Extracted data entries
━━━━━━━━━━
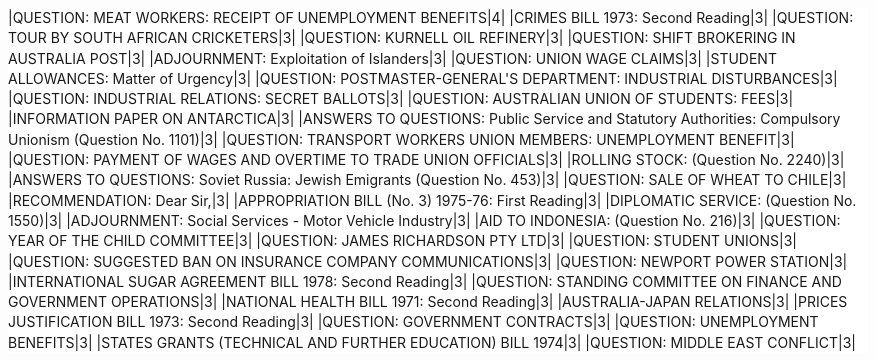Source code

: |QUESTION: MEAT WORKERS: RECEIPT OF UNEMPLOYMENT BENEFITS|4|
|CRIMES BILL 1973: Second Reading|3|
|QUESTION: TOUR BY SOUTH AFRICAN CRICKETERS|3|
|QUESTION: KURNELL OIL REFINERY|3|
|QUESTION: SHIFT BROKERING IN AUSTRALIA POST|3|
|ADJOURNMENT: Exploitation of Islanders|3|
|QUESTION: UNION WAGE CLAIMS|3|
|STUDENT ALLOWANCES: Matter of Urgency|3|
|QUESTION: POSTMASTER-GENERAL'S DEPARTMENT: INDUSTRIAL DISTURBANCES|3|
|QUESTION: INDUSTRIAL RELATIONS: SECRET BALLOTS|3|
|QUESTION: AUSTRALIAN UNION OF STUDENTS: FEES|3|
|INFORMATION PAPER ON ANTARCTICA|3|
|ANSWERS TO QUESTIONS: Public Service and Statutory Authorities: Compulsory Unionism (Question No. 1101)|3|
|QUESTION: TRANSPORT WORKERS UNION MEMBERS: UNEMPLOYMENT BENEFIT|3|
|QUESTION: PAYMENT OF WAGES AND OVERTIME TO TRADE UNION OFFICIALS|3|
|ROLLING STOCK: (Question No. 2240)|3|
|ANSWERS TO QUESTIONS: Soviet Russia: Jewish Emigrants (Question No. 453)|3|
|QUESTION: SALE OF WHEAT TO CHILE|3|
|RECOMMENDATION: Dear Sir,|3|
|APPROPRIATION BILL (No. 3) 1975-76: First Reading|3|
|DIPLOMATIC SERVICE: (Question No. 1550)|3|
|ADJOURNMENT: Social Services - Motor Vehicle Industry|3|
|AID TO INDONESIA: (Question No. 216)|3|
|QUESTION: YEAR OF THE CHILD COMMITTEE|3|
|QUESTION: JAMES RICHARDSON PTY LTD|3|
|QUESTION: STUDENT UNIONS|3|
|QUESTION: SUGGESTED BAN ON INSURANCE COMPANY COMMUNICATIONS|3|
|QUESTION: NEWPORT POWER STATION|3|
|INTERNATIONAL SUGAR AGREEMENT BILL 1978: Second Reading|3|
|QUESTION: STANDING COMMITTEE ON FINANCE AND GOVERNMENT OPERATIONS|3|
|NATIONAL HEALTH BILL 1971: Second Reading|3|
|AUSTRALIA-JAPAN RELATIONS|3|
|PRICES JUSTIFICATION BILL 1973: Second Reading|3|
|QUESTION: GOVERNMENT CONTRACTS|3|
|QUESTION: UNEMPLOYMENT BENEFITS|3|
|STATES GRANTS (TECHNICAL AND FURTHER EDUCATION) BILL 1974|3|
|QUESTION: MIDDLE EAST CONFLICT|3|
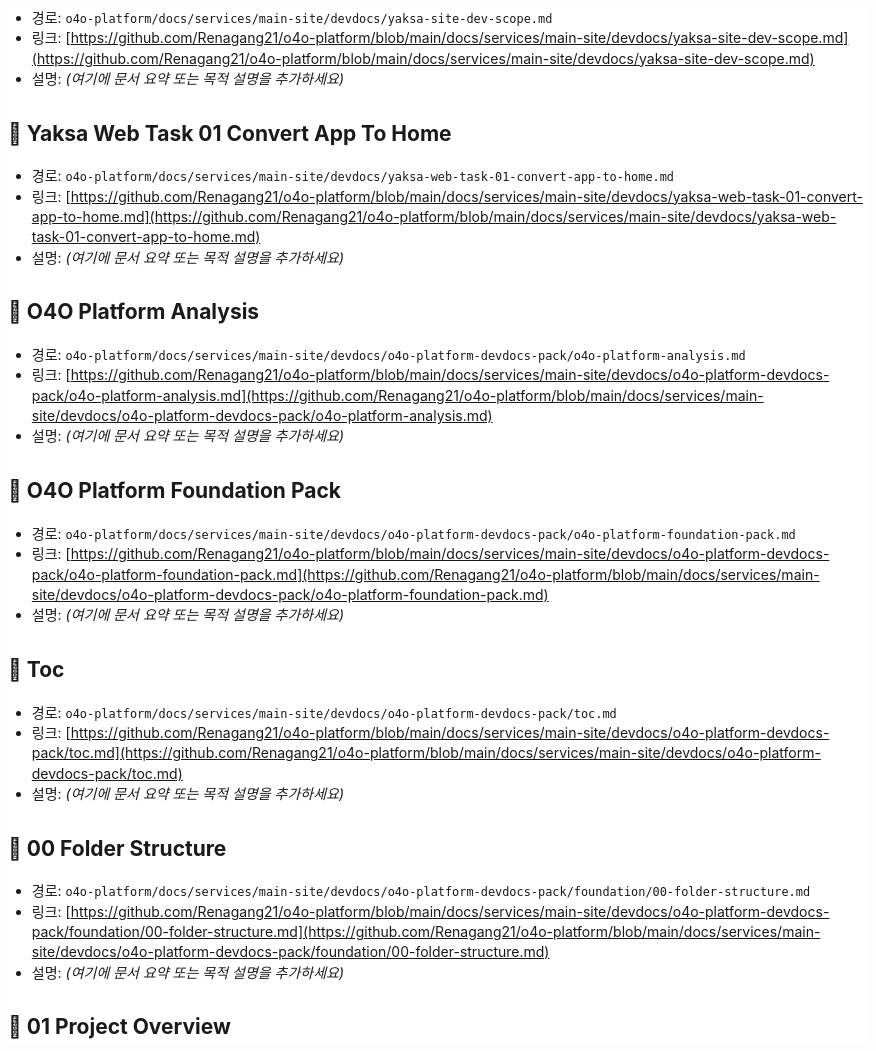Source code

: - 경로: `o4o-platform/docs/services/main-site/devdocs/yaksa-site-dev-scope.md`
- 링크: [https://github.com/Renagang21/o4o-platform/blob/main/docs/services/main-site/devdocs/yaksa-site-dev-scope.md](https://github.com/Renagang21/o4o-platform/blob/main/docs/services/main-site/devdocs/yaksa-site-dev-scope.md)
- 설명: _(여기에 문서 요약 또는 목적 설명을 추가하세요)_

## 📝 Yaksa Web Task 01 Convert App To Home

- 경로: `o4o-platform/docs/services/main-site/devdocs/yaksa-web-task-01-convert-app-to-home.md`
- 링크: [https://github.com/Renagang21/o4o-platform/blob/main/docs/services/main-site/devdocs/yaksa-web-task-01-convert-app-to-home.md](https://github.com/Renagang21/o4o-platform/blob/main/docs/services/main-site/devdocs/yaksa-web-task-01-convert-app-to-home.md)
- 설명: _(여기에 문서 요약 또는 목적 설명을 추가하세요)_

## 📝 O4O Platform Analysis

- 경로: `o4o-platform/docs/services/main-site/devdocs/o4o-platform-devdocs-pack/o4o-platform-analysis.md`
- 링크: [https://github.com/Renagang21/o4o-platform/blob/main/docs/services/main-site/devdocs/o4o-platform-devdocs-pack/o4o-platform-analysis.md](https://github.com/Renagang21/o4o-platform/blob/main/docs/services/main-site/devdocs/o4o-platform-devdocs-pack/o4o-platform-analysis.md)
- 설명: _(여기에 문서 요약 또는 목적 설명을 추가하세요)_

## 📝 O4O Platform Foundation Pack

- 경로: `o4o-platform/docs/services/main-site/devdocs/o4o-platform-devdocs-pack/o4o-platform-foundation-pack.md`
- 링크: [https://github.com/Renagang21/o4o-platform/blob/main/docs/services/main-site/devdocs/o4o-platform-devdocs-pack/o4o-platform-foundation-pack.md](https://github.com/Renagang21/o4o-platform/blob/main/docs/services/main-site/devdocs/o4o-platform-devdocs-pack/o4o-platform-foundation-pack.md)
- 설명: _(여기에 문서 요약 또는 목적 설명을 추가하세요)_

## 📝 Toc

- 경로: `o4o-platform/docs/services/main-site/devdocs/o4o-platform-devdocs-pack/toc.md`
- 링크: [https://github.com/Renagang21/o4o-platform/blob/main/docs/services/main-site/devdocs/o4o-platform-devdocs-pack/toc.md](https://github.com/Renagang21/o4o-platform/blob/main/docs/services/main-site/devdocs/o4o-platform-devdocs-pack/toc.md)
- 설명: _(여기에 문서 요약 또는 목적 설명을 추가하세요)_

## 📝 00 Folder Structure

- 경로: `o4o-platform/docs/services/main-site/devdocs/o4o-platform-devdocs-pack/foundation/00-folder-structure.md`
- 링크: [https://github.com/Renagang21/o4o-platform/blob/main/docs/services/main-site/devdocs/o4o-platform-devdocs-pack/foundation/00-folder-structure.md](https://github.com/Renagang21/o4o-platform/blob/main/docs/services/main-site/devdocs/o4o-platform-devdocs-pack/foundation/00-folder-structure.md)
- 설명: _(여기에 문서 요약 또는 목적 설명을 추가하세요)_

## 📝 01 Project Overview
━━━━━━━━━━
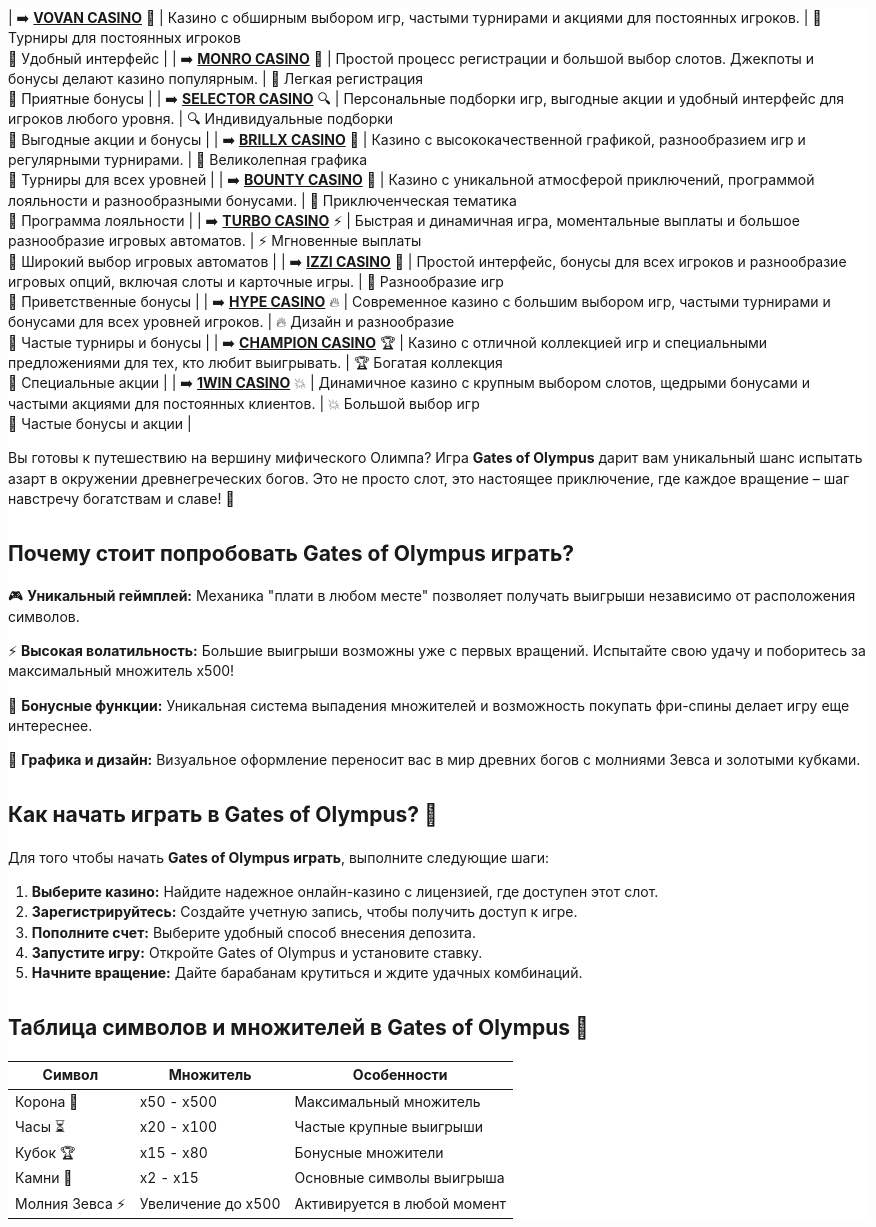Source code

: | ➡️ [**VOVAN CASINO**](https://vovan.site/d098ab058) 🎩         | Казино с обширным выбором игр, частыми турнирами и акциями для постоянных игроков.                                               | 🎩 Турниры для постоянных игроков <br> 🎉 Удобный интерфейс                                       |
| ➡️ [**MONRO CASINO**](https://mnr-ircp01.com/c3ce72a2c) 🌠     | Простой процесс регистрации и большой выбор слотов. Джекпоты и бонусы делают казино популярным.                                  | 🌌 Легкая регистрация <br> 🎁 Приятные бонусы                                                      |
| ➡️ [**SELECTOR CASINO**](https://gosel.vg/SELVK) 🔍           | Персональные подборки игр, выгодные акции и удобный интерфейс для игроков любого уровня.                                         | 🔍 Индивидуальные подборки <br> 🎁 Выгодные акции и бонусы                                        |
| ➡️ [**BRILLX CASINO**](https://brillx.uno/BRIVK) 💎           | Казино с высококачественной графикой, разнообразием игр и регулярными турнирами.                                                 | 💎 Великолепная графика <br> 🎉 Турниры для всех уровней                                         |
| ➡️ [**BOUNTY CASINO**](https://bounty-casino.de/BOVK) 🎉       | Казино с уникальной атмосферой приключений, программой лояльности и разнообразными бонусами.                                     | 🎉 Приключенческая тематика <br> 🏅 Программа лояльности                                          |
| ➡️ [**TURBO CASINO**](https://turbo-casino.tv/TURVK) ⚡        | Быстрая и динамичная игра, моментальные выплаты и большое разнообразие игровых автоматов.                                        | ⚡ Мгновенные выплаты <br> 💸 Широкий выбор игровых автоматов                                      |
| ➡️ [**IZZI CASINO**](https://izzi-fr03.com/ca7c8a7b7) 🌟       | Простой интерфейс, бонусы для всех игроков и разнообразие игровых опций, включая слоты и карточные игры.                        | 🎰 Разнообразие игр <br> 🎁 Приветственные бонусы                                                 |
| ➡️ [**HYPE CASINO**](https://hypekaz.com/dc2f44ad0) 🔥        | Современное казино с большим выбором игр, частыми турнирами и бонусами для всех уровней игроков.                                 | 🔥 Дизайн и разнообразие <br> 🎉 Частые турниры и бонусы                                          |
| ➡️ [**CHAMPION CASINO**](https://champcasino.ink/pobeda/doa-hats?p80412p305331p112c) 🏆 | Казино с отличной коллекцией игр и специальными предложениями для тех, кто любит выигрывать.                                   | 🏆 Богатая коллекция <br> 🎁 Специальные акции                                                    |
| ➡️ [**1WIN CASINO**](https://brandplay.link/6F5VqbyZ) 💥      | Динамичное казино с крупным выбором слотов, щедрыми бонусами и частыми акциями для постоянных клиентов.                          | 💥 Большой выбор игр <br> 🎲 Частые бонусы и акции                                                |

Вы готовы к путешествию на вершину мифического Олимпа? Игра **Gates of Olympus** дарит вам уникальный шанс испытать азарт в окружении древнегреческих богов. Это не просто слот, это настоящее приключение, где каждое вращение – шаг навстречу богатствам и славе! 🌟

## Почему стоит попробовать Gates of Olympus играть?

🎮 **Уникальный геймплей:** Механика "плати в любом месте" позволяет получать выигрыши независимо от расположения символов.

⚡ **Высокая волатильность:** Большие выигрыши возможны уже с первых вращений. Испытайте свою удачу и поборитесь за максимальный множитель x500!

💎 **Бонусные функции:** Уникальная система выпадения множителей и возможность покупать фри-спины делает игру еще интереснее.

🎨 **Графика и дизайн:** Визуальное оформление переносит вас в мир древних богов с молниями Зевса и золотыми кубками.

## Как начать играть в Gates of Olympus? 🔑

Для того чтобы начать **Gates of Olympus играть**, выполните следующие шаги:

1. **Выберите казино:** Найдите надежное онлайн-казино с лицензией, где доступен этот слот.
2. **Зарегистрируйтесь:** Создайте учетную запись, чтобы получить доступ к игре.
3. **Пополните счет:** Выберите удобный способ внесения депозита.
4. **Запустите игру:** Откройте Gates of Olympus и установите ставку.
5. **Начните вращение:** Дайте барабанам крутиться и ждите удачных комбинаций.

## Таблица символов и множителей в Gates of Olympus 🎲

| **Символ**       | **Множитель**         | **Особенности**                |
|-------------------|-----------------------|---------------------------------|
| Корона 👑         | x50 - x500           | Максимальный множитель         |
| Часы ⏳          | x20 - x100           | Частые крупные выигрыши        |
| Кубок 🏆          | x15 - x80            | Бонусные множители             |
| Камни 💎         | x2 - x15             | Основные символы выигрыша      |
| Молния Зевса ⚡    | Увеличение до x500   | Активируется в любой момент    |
━━━━━━━━━━
- **Your task**:
Collect every line of the records that contains the string "символов". Case counts.

- **Final answer**:
🎮 **Уникальный геймплей:** Механика "плати в любом месте" позволяет получать выигрыши независимо от расположения символов.
## Таблица символов и множителей в Gates of Olympus 🎲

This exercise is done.